• **Excerpted data**

== Segment start ==

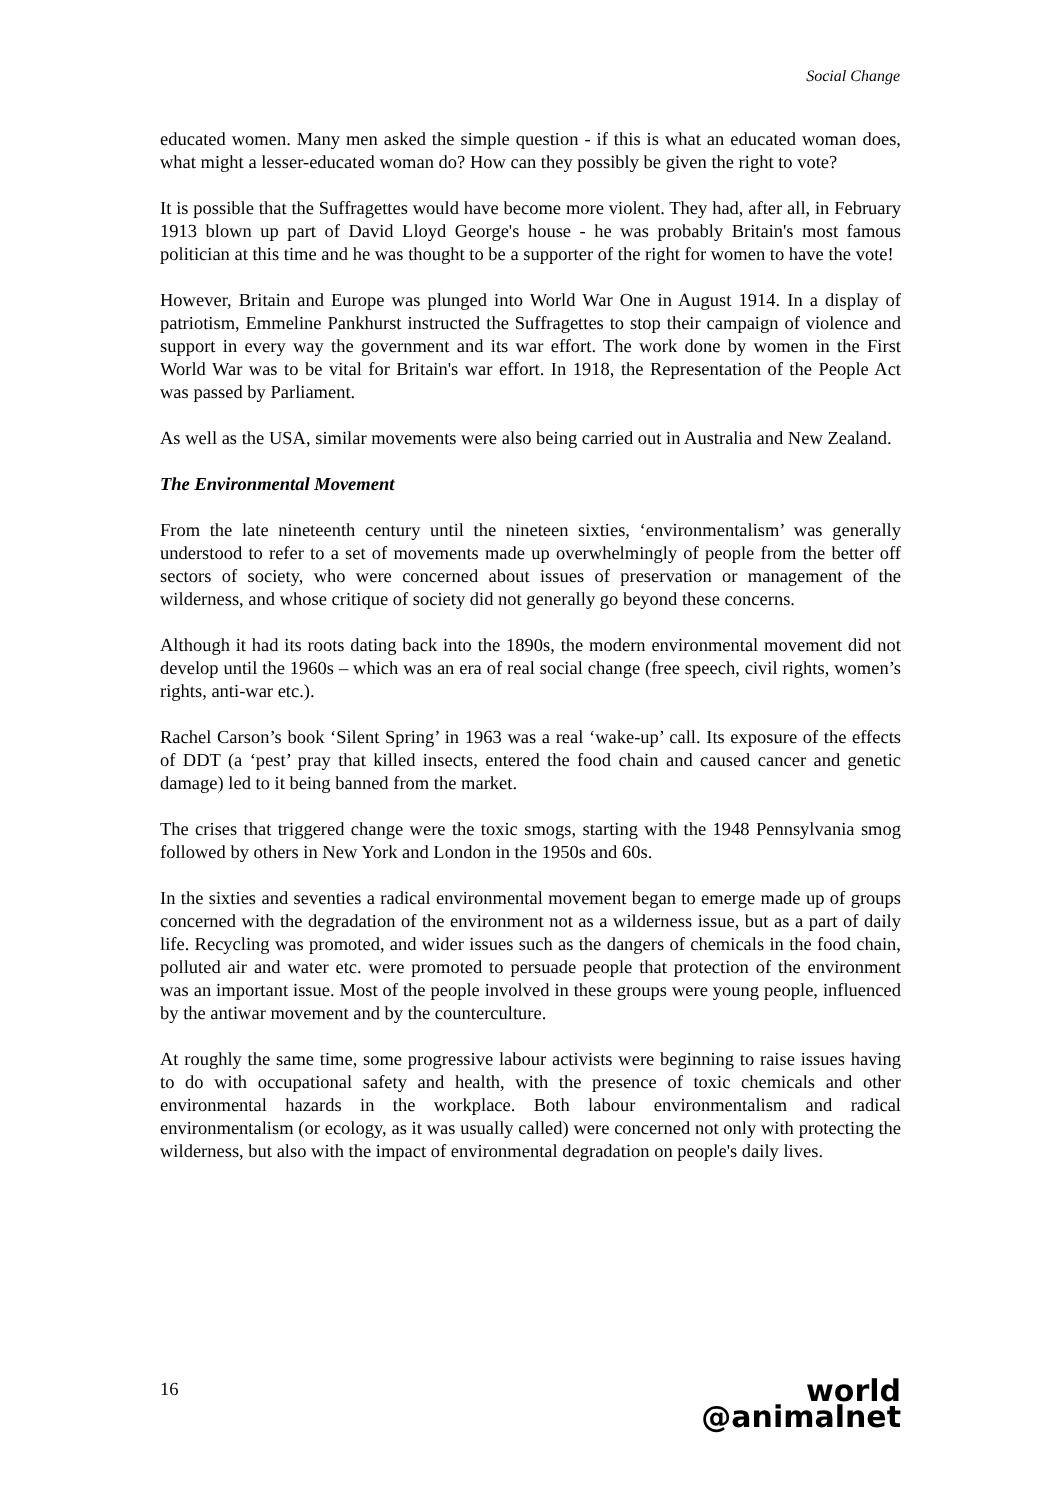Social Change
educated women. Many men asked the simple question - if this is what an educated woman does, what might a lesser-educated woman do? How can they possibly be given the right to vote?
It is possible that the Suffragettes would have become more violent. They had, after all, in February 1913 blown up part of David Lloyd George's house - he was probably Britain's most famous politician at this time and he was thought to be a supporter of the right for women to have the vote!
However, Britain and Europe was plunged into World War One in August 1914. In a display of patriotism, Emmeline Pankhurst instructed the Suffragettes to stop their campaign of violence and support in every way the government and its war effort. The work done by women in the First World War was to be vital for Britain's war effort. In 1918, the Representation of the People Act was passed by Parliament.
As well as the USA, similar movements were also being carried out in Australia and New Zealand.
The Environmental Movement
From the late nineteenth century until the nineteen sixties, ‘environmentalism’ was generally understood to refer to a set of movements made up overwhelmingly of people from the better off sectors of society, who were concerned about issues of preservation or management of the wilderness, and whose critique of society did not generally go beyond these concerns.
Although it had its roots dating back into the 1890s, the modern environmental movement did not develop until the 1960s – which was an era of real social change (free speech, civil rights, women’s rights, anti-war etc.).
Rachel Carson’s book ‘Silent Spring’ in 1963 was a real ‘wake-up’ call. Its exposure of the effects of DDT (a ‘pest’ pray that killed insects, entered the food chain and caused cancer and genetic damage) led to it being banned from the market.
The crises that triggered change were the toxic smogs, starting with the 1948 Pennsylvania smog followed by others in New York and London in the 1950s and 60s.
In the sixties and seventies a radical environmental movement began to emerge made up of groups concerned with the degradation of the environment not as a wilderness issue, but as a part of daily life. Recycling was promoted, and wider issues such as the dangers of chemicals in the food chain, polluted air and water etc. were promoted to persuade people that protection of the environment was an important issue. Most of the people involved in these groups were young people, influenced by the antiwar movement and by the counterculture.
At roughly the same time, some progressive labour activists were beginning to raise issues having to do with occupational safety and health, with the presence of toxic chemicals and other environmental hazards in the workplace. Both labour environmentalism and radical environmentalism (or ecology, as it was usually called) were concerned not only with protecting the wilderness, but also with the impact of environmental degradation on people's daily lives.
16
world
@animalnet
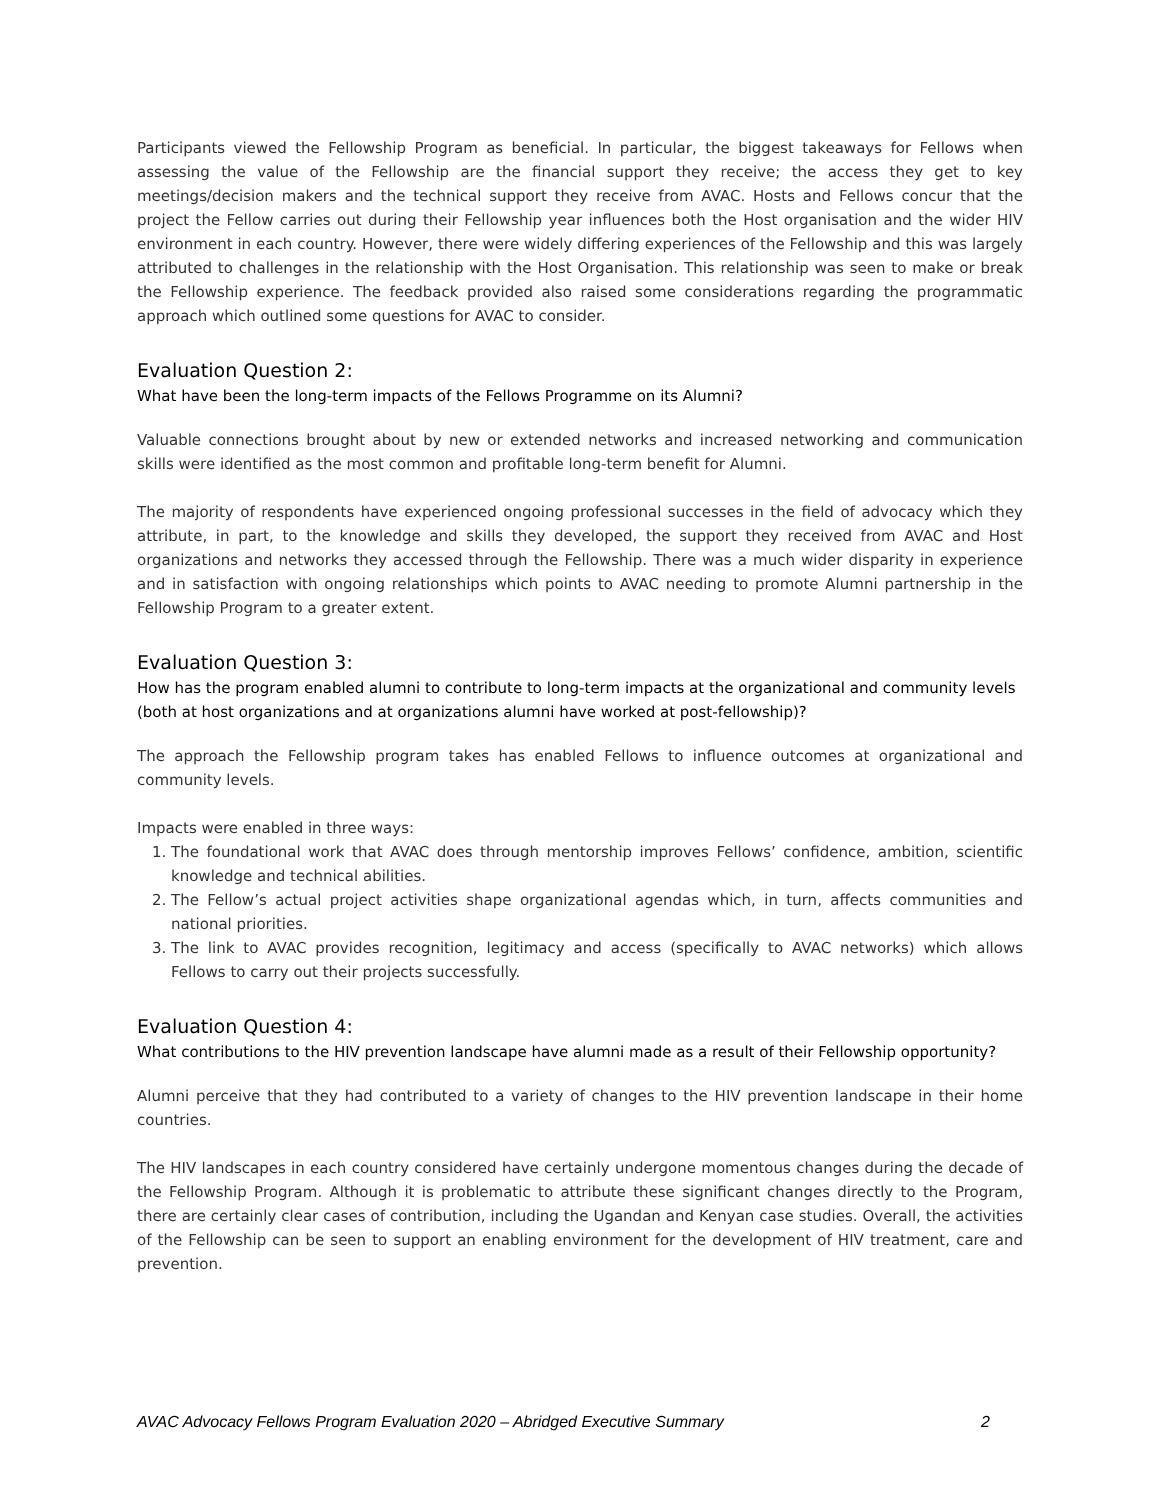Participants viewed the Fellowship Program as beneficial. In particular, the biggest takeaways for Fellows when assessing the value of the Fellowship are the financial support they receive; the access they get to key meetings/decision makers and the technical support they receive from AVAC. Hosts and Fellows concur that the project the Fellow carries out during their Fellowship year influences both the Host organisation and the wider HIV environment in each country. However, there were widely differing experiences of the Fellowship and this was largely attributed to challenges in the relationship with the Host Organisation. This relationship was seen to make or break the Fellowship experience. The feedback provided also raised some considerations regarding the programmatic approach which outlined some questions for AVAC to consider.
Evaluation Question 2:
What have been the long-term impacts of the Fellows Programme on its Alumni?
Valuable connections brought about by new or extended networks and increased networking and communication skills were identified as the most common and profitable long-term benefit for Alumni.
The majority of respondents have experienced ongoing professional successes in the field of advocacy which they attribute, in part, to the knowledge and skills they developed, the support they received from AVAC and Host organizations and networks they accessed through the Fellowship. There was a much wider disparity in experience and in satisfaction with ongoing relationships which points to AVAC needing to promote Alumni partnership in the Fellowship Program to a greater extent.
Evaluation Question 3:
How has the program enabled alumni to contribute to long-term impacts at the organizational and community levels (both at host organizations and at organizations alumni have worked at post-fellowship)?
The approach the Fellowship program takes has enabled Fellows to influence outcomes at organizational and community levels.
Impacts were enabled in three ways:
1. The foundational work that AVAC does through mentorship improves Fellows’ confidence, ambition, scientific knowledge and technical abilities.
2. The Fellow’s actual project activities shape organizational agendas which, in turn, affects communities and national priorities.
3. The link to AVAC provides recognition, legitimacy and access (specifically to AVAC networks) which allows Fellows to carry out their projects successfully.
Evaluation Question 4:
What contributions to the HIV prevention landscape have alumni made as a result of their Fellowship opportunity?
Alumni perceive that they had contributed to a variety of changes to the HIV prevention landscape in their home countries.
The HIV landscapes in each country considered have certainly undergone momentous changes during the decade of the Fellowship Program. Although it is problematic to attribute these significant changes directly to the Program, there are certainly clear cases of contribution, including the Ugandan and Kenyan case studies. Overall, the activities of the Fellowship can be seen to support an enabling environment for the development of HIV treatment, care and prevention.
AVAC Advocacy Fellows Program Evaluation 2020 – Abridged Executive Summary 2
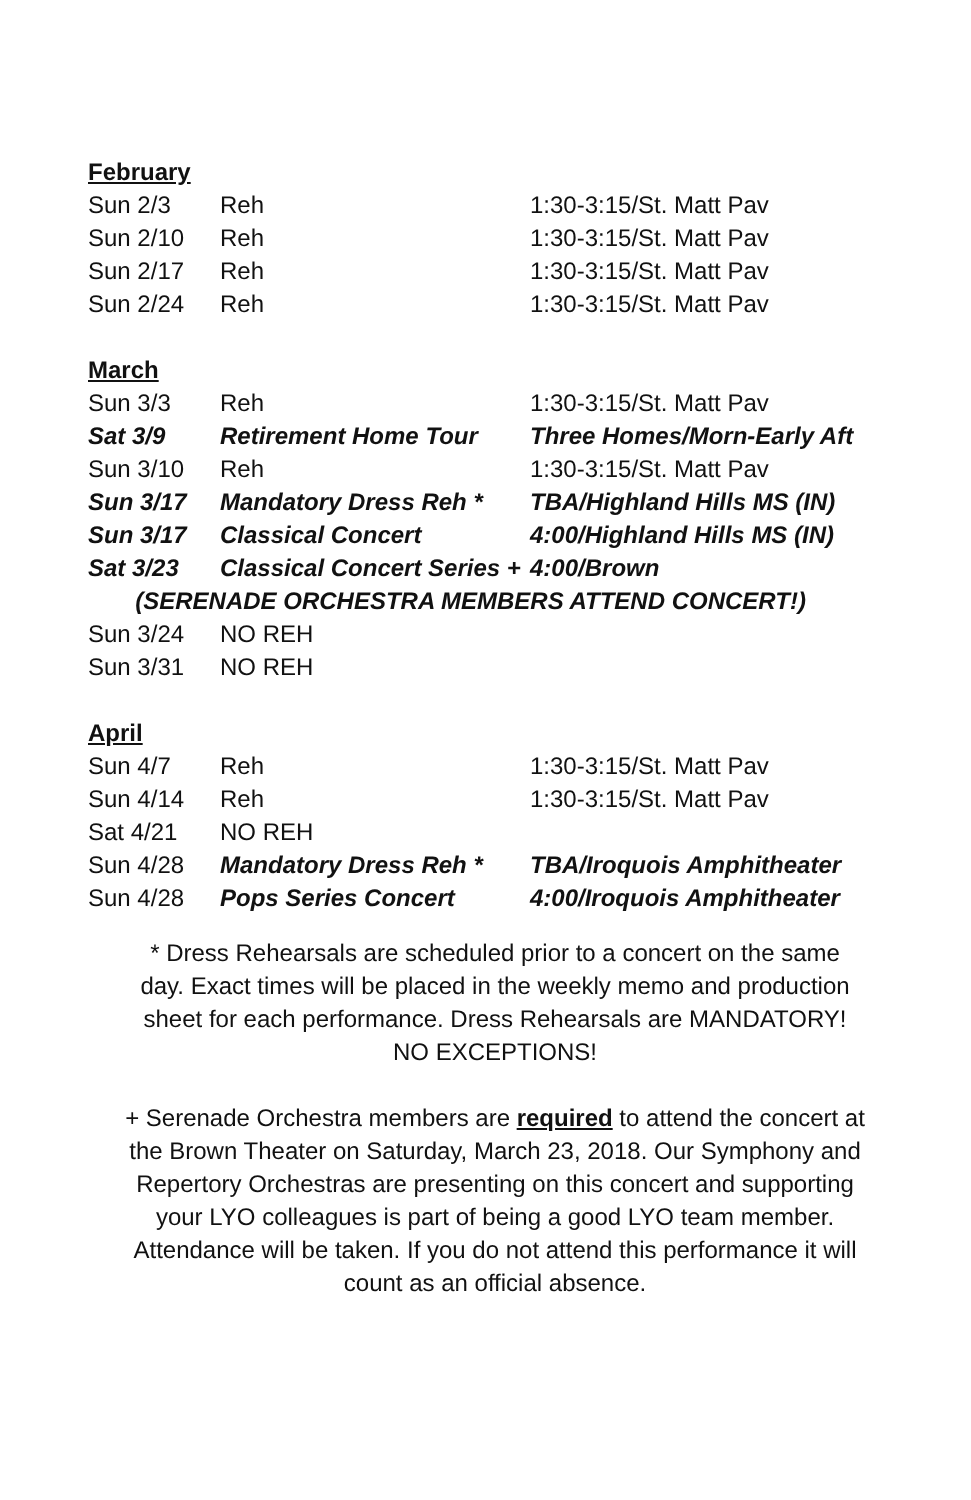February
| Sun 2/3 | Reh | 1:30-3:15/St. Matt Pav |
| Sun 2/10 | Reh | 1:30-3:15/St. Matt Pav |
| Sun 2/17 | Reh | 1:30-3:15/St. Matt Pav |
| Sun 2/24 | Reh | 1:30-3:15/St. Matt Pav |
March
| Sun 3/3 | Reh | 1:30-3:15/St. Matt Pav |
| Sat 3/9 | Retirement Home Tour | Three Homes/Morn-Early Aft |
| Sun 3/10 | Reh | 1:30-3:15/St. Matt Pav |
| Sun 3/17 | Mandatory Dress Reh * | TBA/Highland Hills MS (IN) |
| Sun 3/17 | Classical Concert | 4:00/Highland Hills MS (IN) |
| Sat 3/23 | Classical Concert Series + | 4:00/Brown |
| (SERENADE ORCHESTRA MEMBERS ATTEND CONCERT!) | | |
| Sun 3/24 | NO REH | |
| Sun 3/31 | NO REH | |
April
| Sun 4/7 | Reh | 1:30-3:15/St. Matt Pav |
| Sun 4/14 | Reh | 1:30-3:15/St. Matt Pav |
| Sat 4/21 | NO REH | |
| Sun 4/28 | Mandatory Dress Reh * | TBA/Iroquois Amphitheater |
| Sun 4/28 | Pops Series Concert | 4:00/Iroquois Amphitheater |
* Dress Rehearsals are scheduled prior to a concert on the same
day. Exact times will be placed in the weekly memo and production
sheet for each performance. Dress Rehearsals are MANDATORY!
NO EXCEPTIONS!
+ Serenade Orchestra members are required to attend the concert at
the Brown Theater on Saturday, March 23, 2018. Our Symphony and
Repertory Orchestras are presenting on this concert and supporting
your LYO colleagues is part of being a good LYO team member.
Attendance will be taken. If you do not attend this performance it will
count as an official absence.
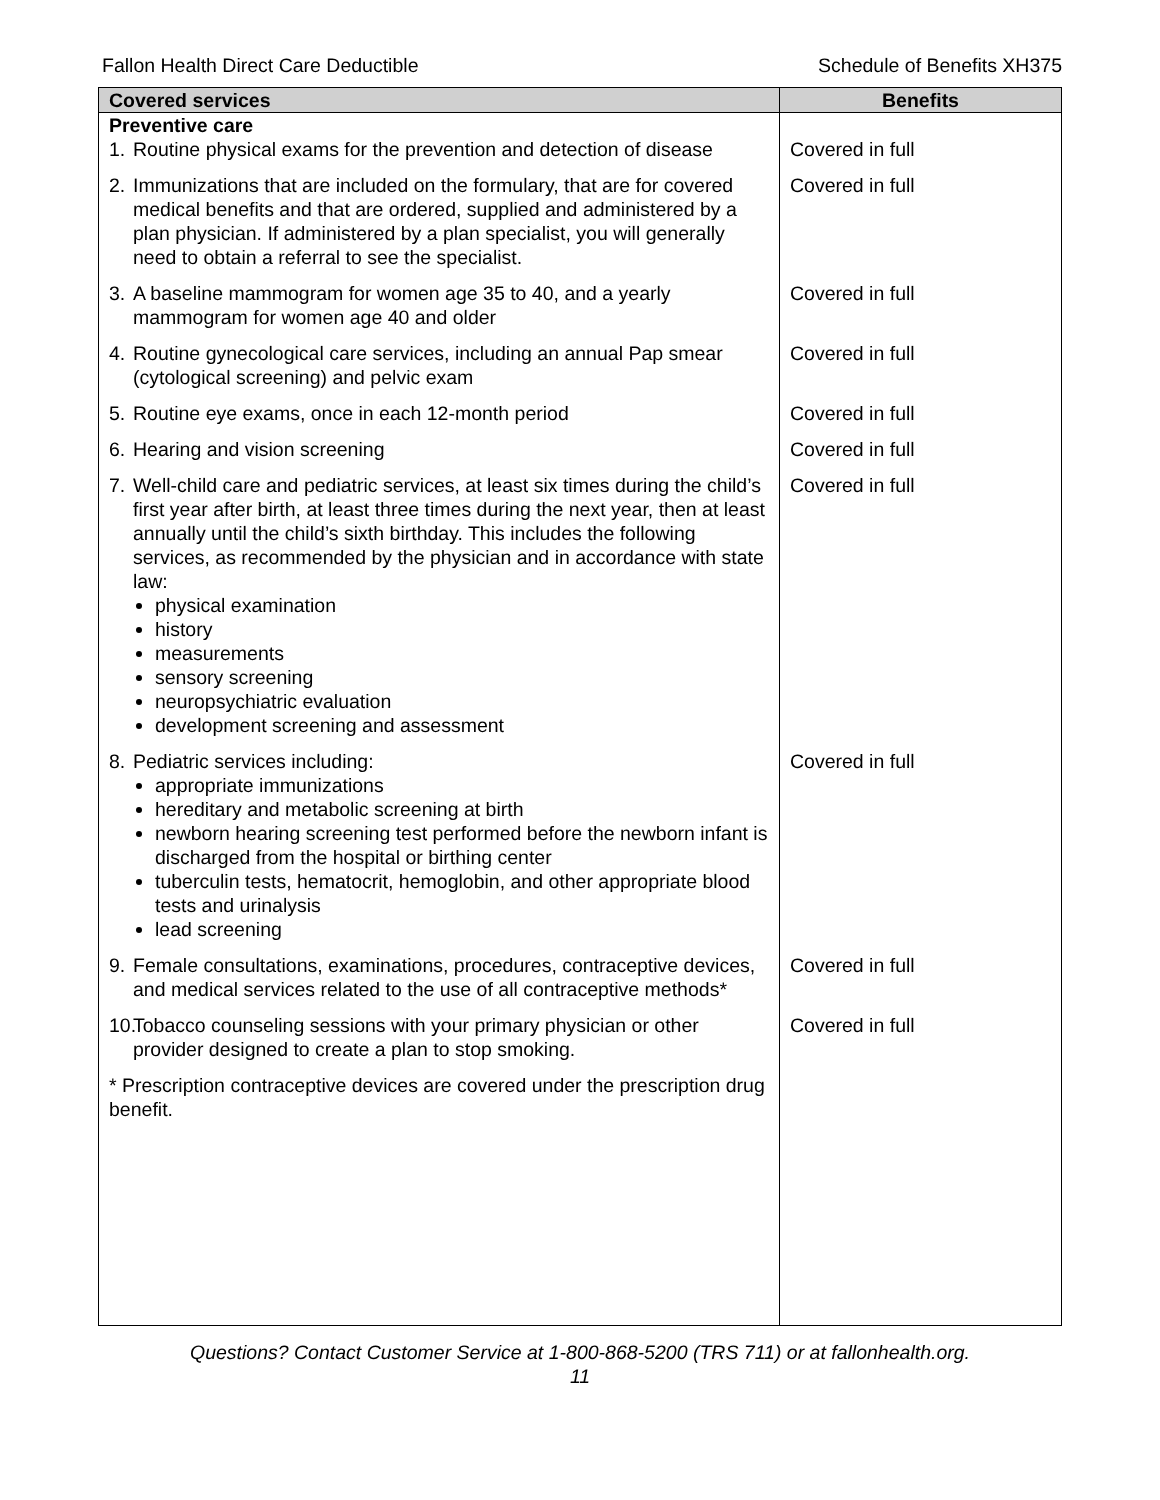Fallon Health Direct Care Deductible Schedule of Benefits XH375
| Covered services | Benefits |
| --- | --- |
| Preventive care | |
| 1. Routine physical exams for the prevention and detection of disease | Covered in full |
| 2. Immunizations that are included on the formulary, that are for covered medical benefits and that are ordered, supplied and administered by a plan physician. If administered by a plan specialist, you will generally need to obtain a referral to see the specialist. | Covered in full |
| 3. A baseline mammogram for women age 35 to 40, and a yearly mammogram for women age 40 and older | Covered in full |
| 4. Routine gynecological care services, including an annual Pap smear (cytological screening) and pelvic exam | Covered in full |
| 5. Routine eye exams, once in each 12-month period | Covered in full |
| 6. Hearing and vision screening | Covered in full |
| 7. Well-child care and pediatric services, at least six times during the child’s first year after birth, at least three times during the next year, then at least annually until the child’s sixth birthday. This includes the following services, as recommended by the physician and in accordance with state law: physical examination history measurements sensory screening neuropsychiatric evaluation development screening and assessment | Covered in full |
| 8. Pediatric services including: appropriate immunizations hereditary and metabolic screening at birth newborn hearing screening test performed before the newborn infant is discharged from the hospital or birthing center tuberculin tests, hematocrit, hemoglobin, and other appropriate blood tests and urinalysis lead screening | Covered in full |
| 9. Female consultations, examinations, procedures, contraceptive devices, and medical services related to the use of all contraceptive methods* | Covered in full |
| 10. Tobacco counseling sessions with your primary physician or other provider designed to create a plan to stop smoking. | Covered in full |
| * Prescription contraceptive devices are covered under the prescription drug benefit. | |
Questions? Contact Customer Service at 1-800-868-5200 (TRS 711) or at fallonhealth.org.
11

== Segment end ==

• **Work order**
Exact retyping is needed for the line with "smoking. | Covered in full |" and for each line after it through the end of the listing above; no other lines belong.

• **Output**
| 10. Tobacco counseling sessions with your primary physician or other provider designed to create a plan to stop smoking. | Covered in full |
| * Prescription contraceptive devices are covered under the prescription drug benefit. | |
Questions? Contact Customer Service at 1-800-868-5200 (TRS 711) or at fallonhealth.org.
11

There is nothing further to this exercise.